Thomas went to him, catching at his hands. Micha was freezing cold and clammy with drying sweat.

“I can’t sleep. I can’t think. Everything hurts.”

“It’s all right.” Thomas drew him into the garish folds of the dressing gown.

“It’s not all right. I want some fucking laudanum. I really do.” He pressed himself against Thomas, trembling. “I just wish I could sleep.”

“It takes time.”

“It’s the waiting. The night lasts forever. I hate it. Fuck.”

“Then,” said Thomas, smoothing the curls back from Micha’s brow, “we shall defy the night.”

“How?”

“If you cannot sleep, we shall not sleep. Let’s do something else.”

“Like what? Play chess? Dance the waltz?”

“Whatever you wish, but, I warn you, dancing is not one of my talents.”

Micha was silent a moment. Then, almost shyly, he asked, “Can we go out? Away from the walls?”

“Of course.”

They dressed in the half-light, struggling into whatever garments they could most easily find, and stumbled outside together.

The world was only just beginning to stir, the sky a pale mirror reflecting the fog-drenched fields.

Everything was frost-limned, brittle and silver, and the breath left Micha’s parting lips in a coil of smoke.

“It’s like it’s just for us,” he whispered.

Unthinking, Thomas took his hand.

And Micha did not pull away.

They walked in silence through the meadows.

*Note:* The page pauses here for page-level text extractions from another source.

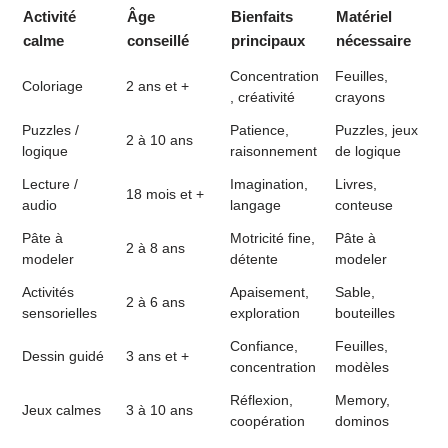
Activité
Âge
Bienfaits
Matériel
calme
conseillé
principaux
nécessaire
Concentration
Feuilles,
Coloriage
2 ans et +
, créativité
crayons
Puzzles /
Patience,
Puzzles, jeux
2 à 10 ans
logique
raisonnement
de logique
Lecture /
Imagination,
Livres,
18 mois et +
audio
langage
conteuse
Pâte à
Motricité fine,
Pâte à
2 à 8 ans
modeler
détente
modeler
Activités
Apaisement,
Sable,
2 à 6 ans
sensorielles
exploration
bouteilles
Confiance,
Feuilles,
Dessin guidé
3 ans et +
concentration
modèles
Réflexion,
Memory,
Jeux calmes
3 à 10 ans
coopération
dominos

The nascent light gleamed gently on the grass that crunched beneath their footsteps, and the mist curled the bare trees in gowns and garlands that formed themselves anew with the passing moments.

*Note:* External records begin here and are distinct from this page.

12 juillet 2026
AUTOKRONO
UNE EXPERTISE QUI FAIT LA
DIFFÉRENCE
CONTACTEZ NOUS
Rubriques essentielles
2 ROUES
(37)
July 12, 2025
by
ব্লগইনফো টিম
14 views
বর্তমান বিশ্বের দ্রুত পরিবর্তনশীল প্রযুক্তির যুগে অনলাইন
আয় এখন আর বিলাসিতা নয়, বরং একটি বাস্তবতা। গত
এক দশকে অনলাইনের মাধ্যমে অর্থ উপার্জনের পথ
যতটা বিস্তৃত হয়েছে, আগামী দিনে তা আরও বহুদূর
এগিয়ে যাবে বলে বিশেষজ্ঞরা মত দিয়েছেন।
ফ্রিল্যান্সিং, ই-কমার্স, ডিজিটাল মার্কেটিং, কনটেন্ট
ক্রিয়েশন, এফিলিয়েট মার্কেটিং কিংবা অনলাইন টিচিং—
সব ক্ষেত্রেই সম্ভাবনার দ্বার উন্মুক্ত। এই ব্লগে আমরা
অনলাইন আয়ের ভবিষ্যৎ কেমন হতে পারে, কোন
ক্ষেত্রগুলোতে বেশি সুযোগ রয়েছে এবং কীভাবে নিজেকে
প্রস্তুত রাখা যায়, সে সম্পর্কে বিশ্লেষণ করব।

The pond had become a cast-down moon, as still as an unblinking eye, staring back at the heavens.

Micha went carefully down to meet it. He tapped the frozen surface with his boot and then edged out onto the ice.

“Micha,” Thomas murmured. “Think how foolish you will feel if you fall into the water twice.”

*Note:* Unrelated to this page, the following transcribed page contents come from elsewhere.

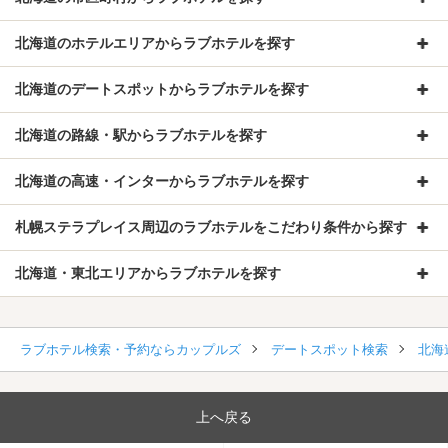
北海道のホテルエリアからラブホテルを探す
北海道のデートスポットからラブホテルを探す
北海道の路線・駅からラブホテルを探す
北海道の高速・インターからラブホテルを探す
札幌ステラプレイス周辺のラブホテルをこだわり条件から探す
北海道・東北エリアからラブホテルを探す
ラブホテル検索・予約ならカップルズ
デートスポット検索
北海
上へ戻る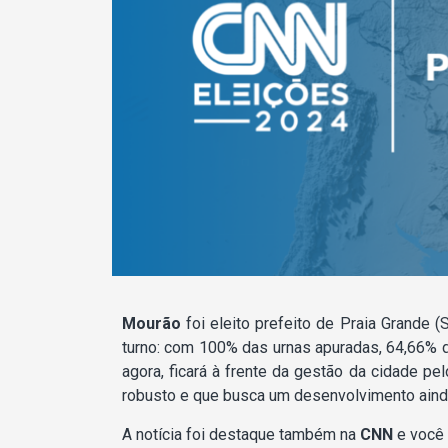
Mourão
foi eleito prefeito de Praia Grande (
turno: com 100% das urnas apuradas, 64,66% 
agora, ficará à frente da gestão da cidade 
robusto e que busca um desenvolvimento ainda
A notícia foi destaque também na
CNN
e você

He looked up, grinning, his eyes shining like pieces of polished onyx. “But how can you resist?”

“I confess I do seem able to find that power.”

Micha glided a few steps, his arms flung wide for balance. “But look. It’s fine.”

Thomas covered his eyes, peering between the slats of his fingers. “The ice will break. I know it will.”

Micha swooped into the middle of the pond, twirled, slipped, righted himself, and spun in a giddy circle, breathless and laughing. “Thomas, Thomas, I’m walking on water!”

Thomas spluttered.

And Micha came flying back to him, hair streaming, hands outstretched. “Come on.”

“Oh no. Certainly not.”

“It’s safe, I promise.”

“‘O’er ice the rapid skater flies, with sport above and death below, where mischief lurks in gay disguise, thus lightly touch and quickly go.’”

“It’s a very small pond. There’s absolutely no danger of death.”

“I’m not reassured.” But, somehow, Thomas was taking Micha’s hand again and he was being drawn, step by reluctant step, towards the ice.

As soon as his foot touched the glassy surface, he flinched.

“Oh God.” As soon as his other foot landed, “Oh God.” He tried to move, slipped, and clutched at Micha. “Oh God.”

“Are you taking the Lord’s name in vain? A lot?”

“No, I’m genuinely praying.”

“Don’t you trust me?”

“Of course I trust you. I just—”

There was a cracking as loud as gunfire, and they plunged straight through the ice into cold, brackish, ankle-deep water.

There was a long silence.

“Whoops,” said Micha.

And Thomas began to laugh.

On a bright, cold Sunday, Micha sat on a tree stump in the churchyard, his sketchbook open but untouched.

The service had finished some time ago, but Thomas had, as ever, been waylaid by his parishioners.

At last, he managed to detach himself, and Micha rose to greet him, smiling because he simply couldn’t help himself.

“There’s no need for you to wait, you know,” said Thomas.

Micha shrugged. “I like to.”

“You could come inside next time.”

“Hah. No thanks.”

Thomas’s hand brushed the sleeve of Micha’s coat. “Do you expect to be struck down? Turned into a pillar of salt?”

“No, I just don’t like God very much. And I can’t imagine He thinks much of me for stealing one of His ministers.”

A shadow of something that was not quite sadness darkened Thomas’s eyes. “You can’t steal something already given.”